● TEKST:
______________________________
Vrijwel eensluidend werd gesteld dat het boek erg onevenwichtig in elkaar stak. Dat had alles te maken met haar aanvankelijke concentratie op de oorsprong en de elementen van het nazisme. Het eerste deel droeg dan ook als titel “antisemitisme” en het tweede ging over (het Britse) “imperialisme”. Beide fenomenen, die in het laatste kwart van de negentiende eeuw hun moderne vorm hadden gekregen, mondden ten slotte uit in Hitlers “racistisch imperialisme”, het derde deel. Pas in een later stadium verving zij dit laatste deel door de term “totalitarisme”, waarbij ook de Stalin-tijd terecht betrokken werd. De nazistische variant van het totalitarisme was, al met al, van een diepere historische achtergrond voorzien. Het feit dat haar concentratie aanvankelijk vooral Hitler-Duitsland gold, heeft volgens mij ook te maken met haar enigszins linkse achtergrond in Duitsland. Hannah Arendt heeft dit laatste zelf ontkend.
Een ander punt van kritiek luidde dat Arendts kennis van de Sovjet-economische geschiedenis te wensen overliet. Ze zou ten onrechte het eerste vijfjarenplan (1928-1933) als een “krankzinnigheid” hebben afgewezen. Maar Arendt bleef bij haar standpunt. Waar het om ging was dat economische factoren van geringe betekenis waren voor een verklaring van het totalitarisme en de dodenkampen.
Dat het bekrompen, racistische en imperialistische denken ten slotte kristalliseerde in de nazi-ideologie en haar eindpunt vond in Auschwitz en Treblinka, was voor Arendt, terugredenerend, een logische ontwikkeling.
Aanzienlijk ingewikkelder was het gesteld met de revolutionair Karl Marx en diens volgelingen. Immers, voor haar behoorde de invloedrijke 19e-eeuwer tot de “grote traditie van het Europese denken”. Waarom dan toch – langs de weg van het bolsjewisme (“marxisme-leninisme”) – de ontsporing van het stalinisme in de Sovjet-Unie? Het schijnt dat Hannah Arendt deze tegenstrijdigheid nooit afdoende wist te verklaren.
Wat ze wel deed was het blootleggen van enkele volgens haar “totalitaire trekjes” in het denken van Karl Marx, zoals zijn onvoldoende aandacht voor het werkelijk funderen van het begrip vrijheid en zijn deterministische geschiedopvatting.
______________________________
● BRONMATERIAAL:

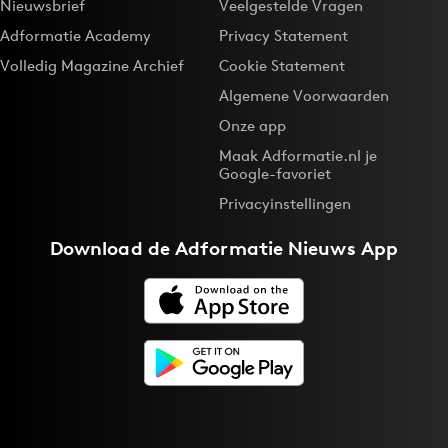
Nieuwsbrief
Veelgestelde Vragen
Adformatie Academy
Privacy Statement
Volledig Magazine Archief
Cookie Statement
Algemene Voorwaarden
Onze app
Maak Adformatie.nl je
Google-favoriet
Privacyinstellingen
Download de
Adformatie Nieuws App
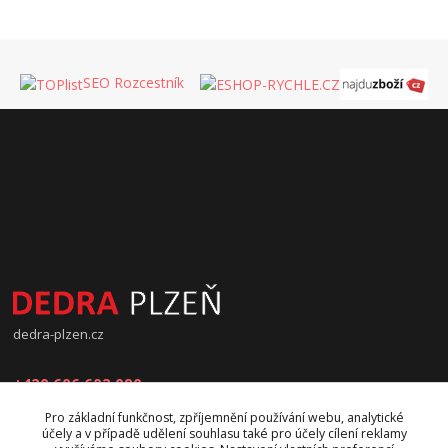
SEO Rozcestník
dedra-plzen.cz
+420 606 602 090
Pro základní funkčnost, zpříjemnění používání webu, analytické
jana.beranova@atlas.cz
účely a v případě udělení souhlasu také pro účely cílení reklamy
______________________________
● OPDRACHT 1:
Stemmen de volgende uitspraken overeen met de tekst over Hannah Arendt? Antwoord per uitspraak met ja of nee en citeer de doorslaggevende woorden letterlijk.
(a) Het eerste deel van het boek had als titel "antisemitisme".
(b) Arendt erkende dat haar linkse achtergrond haar aanvankelijke concentratie op Hitler-Duitsland verklaarde.
(c) Volgens Arendt waren economische factoren van groot belang voor een verklaring van het totalitarisme.
● OPDRACHT 2:
Vervang in de vermeldingen "analytické" door "statistické", te beginnen bij de regel met "SEO Rozcestník" en doorlopend tot en met het einde van de vermeldingen. Geef alleen die regels terug en laat verder alles ongewijzigd.

● OPLOSSING 1:
(a) Ja: "Het eerste deel droeg dan ook als titel “antisemitisme”"
(b) Nee: "Hannah Arendt heeft dit laatste zelf ontkend."
(c) Nee: "Waar het om ging was dat economische factoren van geringe betekenis waren voor een verklaring van het totalitarisme en de dodenkampen."

● OPLOSSING 2:
SEO Rozcestník
dedra-plzen.cz
+420 606 602 090
Pro základní funkčnost, zpříjemnění používání webu, statistické
jana.beranova@atlas.cz
účely a v případě udělení souhlasu také pro účely cílení reklamy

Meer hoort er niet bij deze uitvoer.